His sentence is cut short by my fist colliding with his jaw. The bottle in his hand falls to the floor and shatters. I crush shards of glass to follow him over the threshold, my hand wrapped around the neck of his shirt, so I can guarantee that the next blow lands where I want it. Vince groans and doubles over, forcing me to let go of him. I step back, allowing him time to catch his breath, to get mad enough to fight back, so I can have a reason to come at him harder.
“What the fuck, man?” He straightens, wiping the blood from his lip. “Are you insane?”
“No, but you are. You had to be if you thought I wouldn’t find out what you did.”
“What are you talking about? I haven’t done anything besides the shit you made up, so you’d have a reason to fire me.”
I don’t even bother dignifying that part of his statement with a response. We both know my reasons for firing him were more than valid. Besides, I’m here to talk about the only person he’s harassed that actually matters to me. “Nadia Hendrix.”
His face turns red, but he tries to act like he doesn’t know who she is. “Who?”
“Nadia Hendrix.” I step to him, enjoying the flare of panic in his eyes when he realizes he’s pinned between me and the wall. “You met her at the hotel bar after the last round of interviews you oversaw.”
“I don’t remember her.”
“Well she remembers you,” I sneer, my lips curling in disgust as I imagine what he must have said to her.

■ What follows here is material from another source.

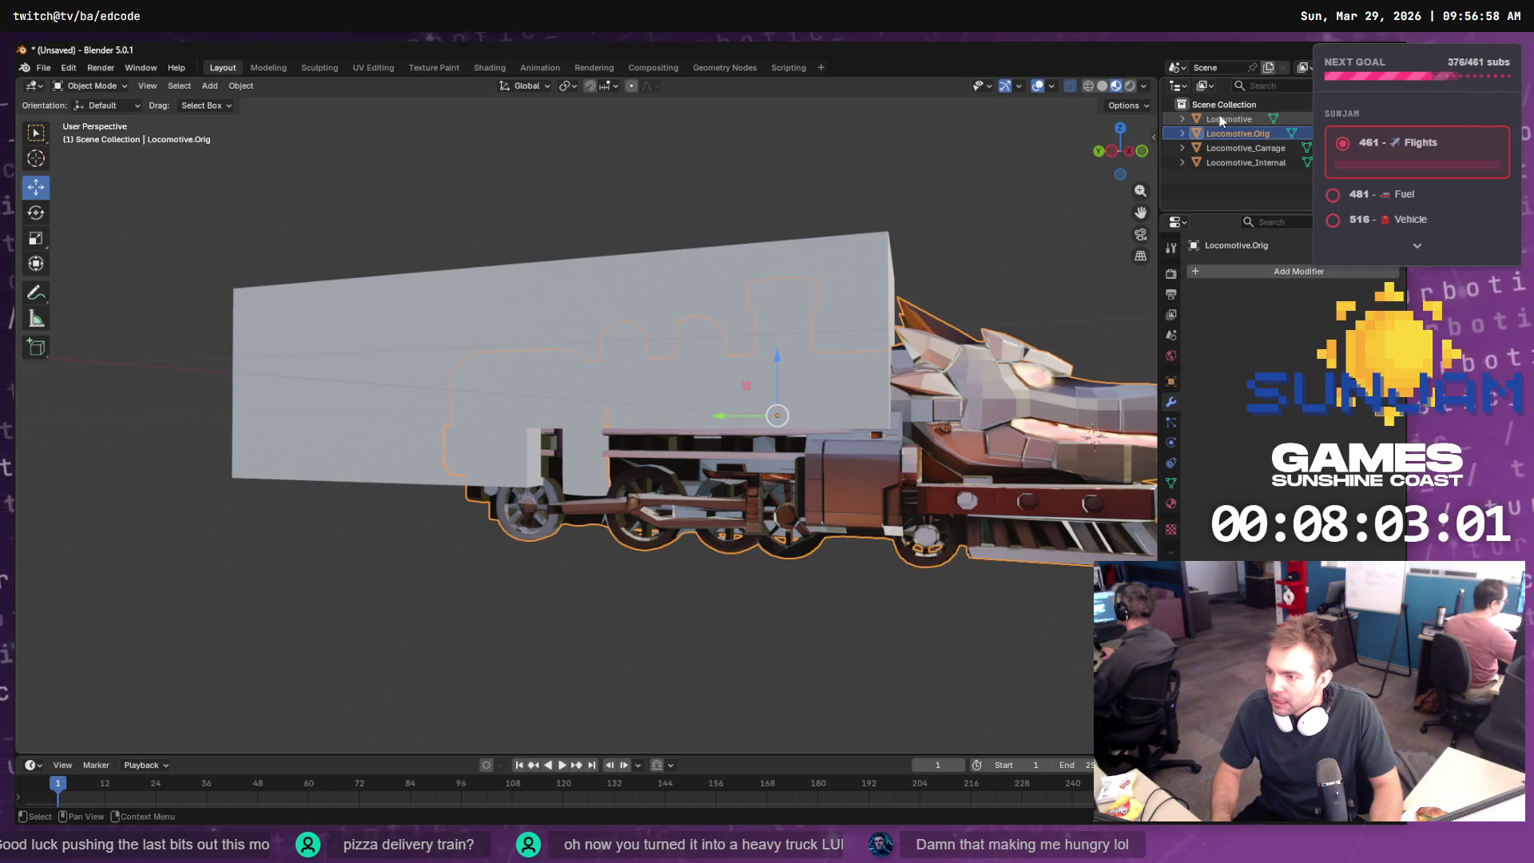
click(1219, 119)
click(1249, 267)
- Add a Hole Tolerant Boolean to the locomotive targeting Locomotive_Carrage, then apply it
mouse_move(1254, 285)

“You flew to LA to tune me up based off the word of some random chick I don’t even remember?”
The jab to his stomach comes in so quick he doesn’t have time to try to block it. He folds over again, and I grab his shoulder to push him up. “I’m here on business, dropping by to beat your ass is just an added bonus.”
His face crumples, and at first I think he’s about to cry, but then he barks out a rough laugh. “You fucking her? You gotta be fucking her because otherwise you wouldn’t give a damn about a conversation I had with her weeks ago. Tell me, did she cry about all the nasty things Big Bad Vince said to her before or after she climbed in your bed?”

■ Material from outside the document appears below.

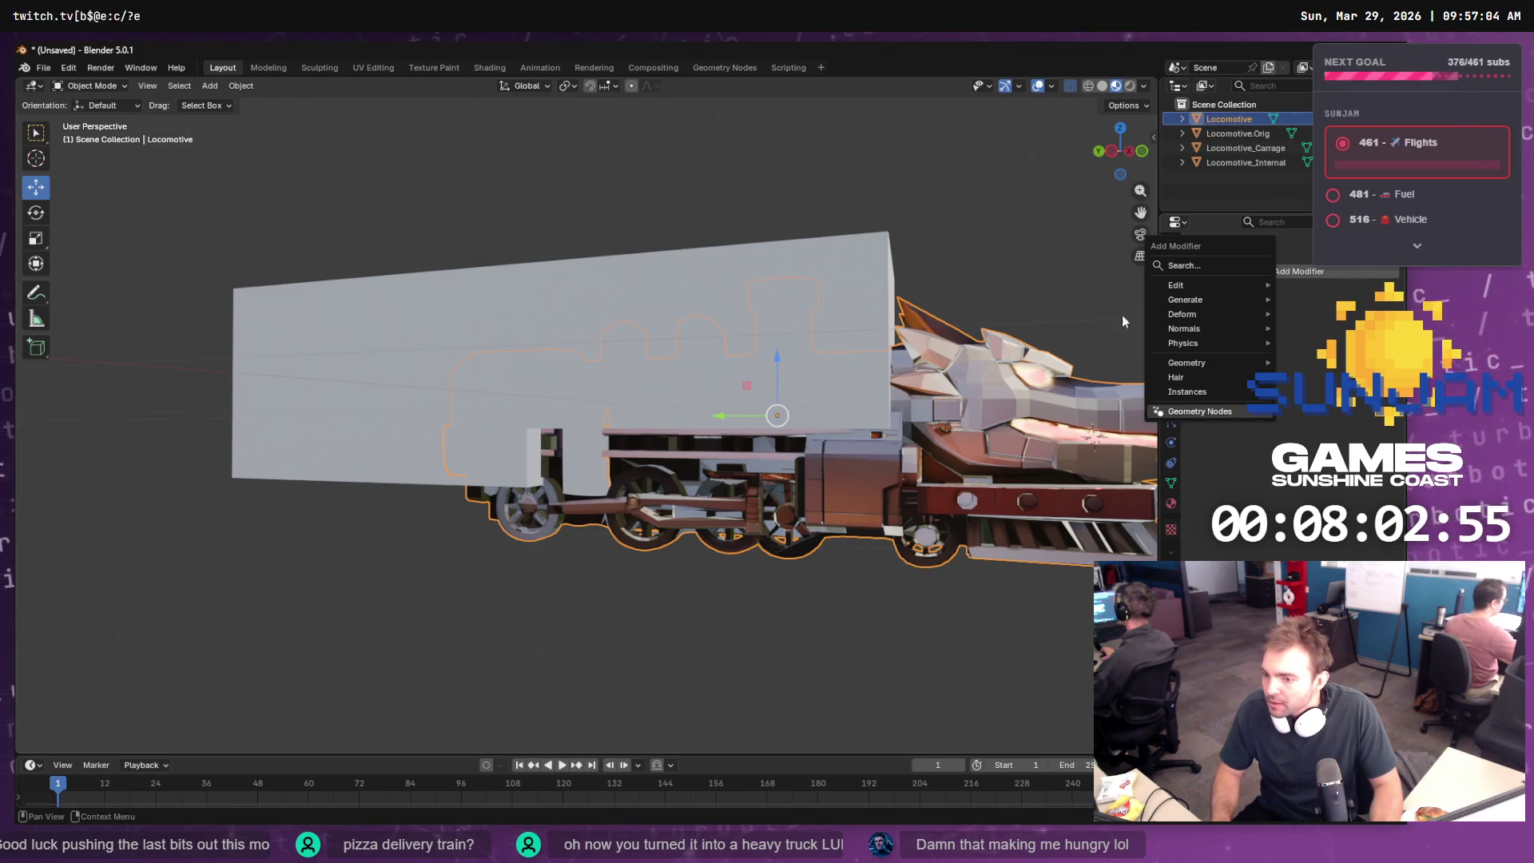
mouse_move(1198, 285)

“Actually, she told me all about it when I gave her the job you were too incompetent to do correctly. She’s amazing at it, by the way.”
He rubs at his jaw, and I note the presence of a fresh bruise already forming there. “Shit. Talia did a number on you didn’t she? You’ve gone from being married to a hoe to hiring a whore in hopes that she’ll give you some pussy. A desperate girl like that, you could have bought her for the rest of the year and paid less than the salary you’re giving her.”

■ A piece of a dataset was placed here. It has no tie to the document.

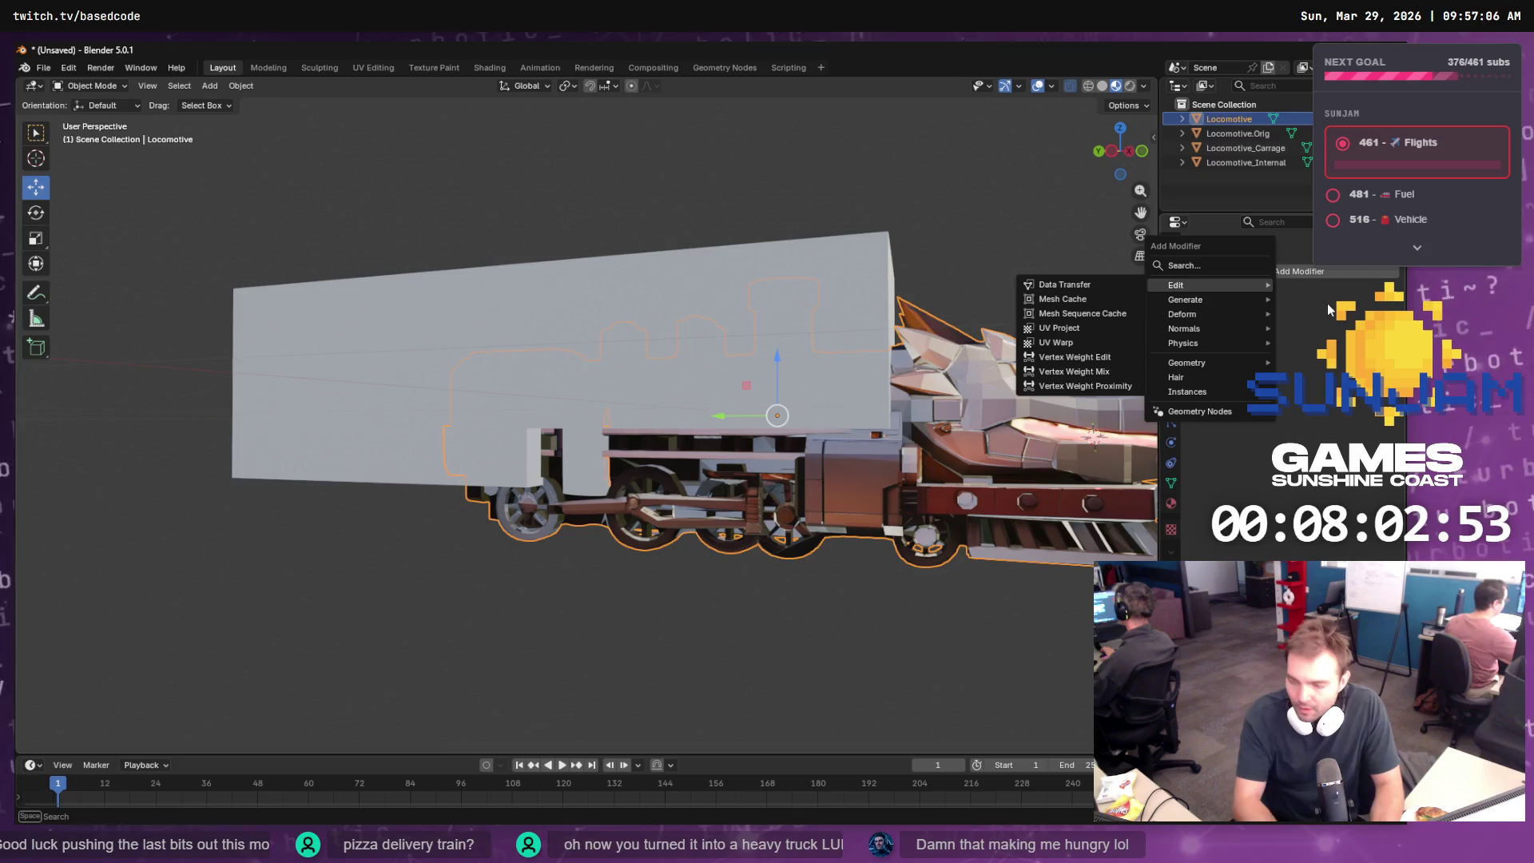
click(1199, 266)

Something about the way his words touch on every insecurity Nadia exposed to me at Ludus during our second interaction sends rage flooding through my system. My vision is red again, and when I hit Vince, my fist connecting with his nose with so much force it breaks on impact, the white walls in our mothers’ childhood home turns a garish shade of crimson to match it.
I’m running my tongue over the cut in my lip I got when Vince finally got the nerve to hit me back when Nadia walks into my office on Monday morning. We both pause and look at each other, shocked for two completely different reasons. Me, because she walked in without knocking which indicates a growing level of comfort between us. Her, because there’s a bruise underneath my cheek in addition to the cut splitting my lip.
“What the hell happened?” She shocks me again when she moves over to me, her face screwed up and brows knit with worry as she rounds my desk. I turn in my seat, so when she stops in front of me and grabs hold of my face, she’s standing between my legs. “Who did this to you?”
Her grip is firm and it doesn’t hurt a bit to have her touching me, but I still wince because the moment her skin touches mine, my nervous system lights up. Nadia reads it as pain though, and she tries to pull away.